The biggest problem I see with the timeline has to do with the pineapple. Even allowing for wide variances with known cases for her weight, the room temp, etc. the latest she could have died was 11 p.m. That's from a convergence of TWO well studied forensic pieces of evidence. Now, add the pineapple. She needed at least 1 hour to get that down to it's observed transit point. But that means an intruder had to feed her pineapple no later than 10 p.m. But that's when they were walking in the door. Unless someone can explain that to me, I can't see how an intruder did this.
Your view is too narrow, just in my humble opinion.
This info that you have, as vital as it seems to you now, lacks perspective.
Don't get me wrong, you've got a lot of info about this and have reasoned sharply about a lot. However, the info is not 100% complete...there has to be other pieces of info you don't have or haven't looked at in a broader perspective, that would eventually play into the pineapple thing.
That's why we have prosecutors and defense attorneys and expert witnesses and scientific analysis and oral argument and investigative reporters on both sides of a guilt-innocence issue.
If someone else wants to engage with you about the "pineapple problem", based only on what we think is known about that issue right now, more power to them.
I'm not the one to do it.
I checked to be sure about body "smell", which police reported when her body was brought up from the basement.

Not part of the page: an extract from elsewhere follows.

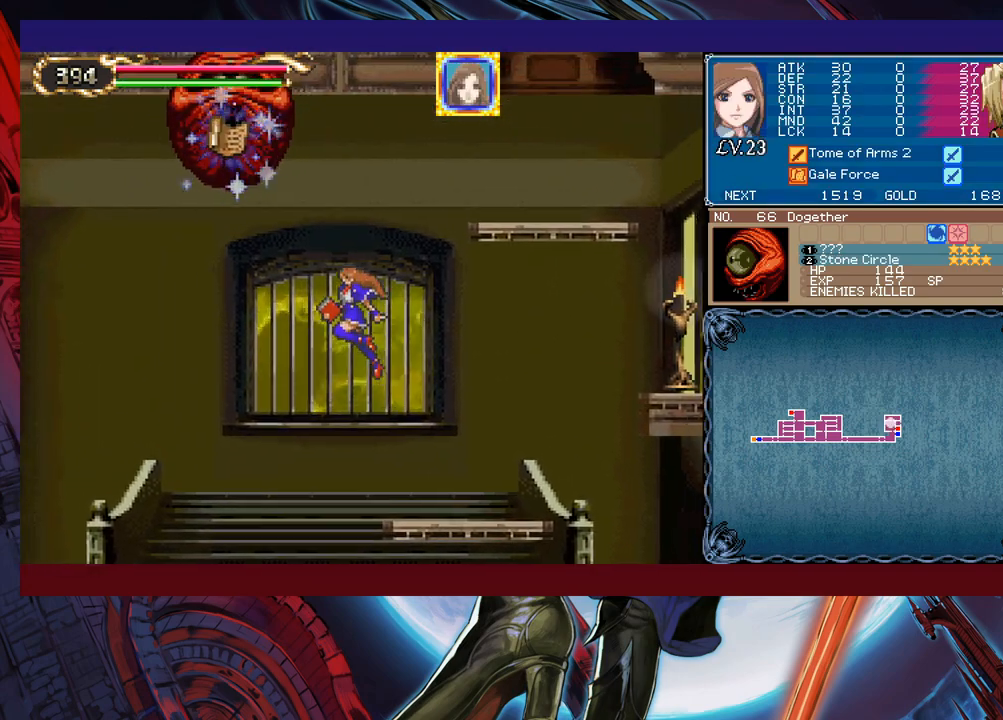
{"buttons": ["B"], "left_stick": "right", "events": [[50, "B", "up"], [117, "B", "down"], [367, "left_stick", "center"], [417, "left_stick", "right"]]}
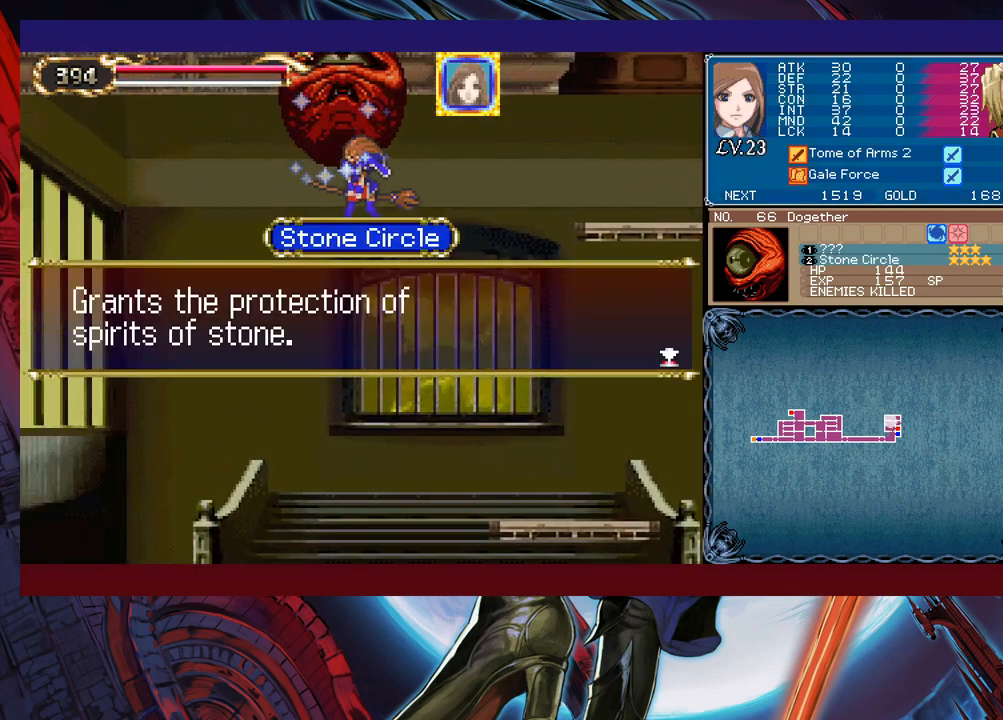
{"buttons": [], "left_stick": "right", "events": [[17, "A", "down"], [150, "A", "up"], [167, "B", "up"]]}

The time it takes for that, depending on humidity, temp, body weight, etc., is 24 to 36 hours. Merging that with the rigor, the time of death was almost certainly very close to 10 p.m. (my understanding of time of death is that you are supposed to merge information from multiple observations b/c of variance - which is what I've done here). With the GI transit for the pineapple, the consumption of pineapple couldn't have occured any later than 10 p.m. That's even if we break with the forsensic constraints. This is the same time the Ramseys walked in the door. I'm puzzled as to how an intruder fed her pineapple then killed her literally within minutes of her walking in the door. Either there is something wrong with the forensics or there was no intruder.
More about putrefaction:
http://www.dplylemd.com/guest-articles/medicine-forensics/timely-death.htm
You are hung up on time when the Boulder ME states "I consider estimation of time of death to be an interpretive finding rather than a factual statement,'' Meyer explained in a prepared statement that accompanied the report. http://www.denverpost.com/news/ci_4191245
They got home earlier than that. The 10PM is an estimate of the time Patsy went to bed, according to John Ramsey, who said he was still awake at that time.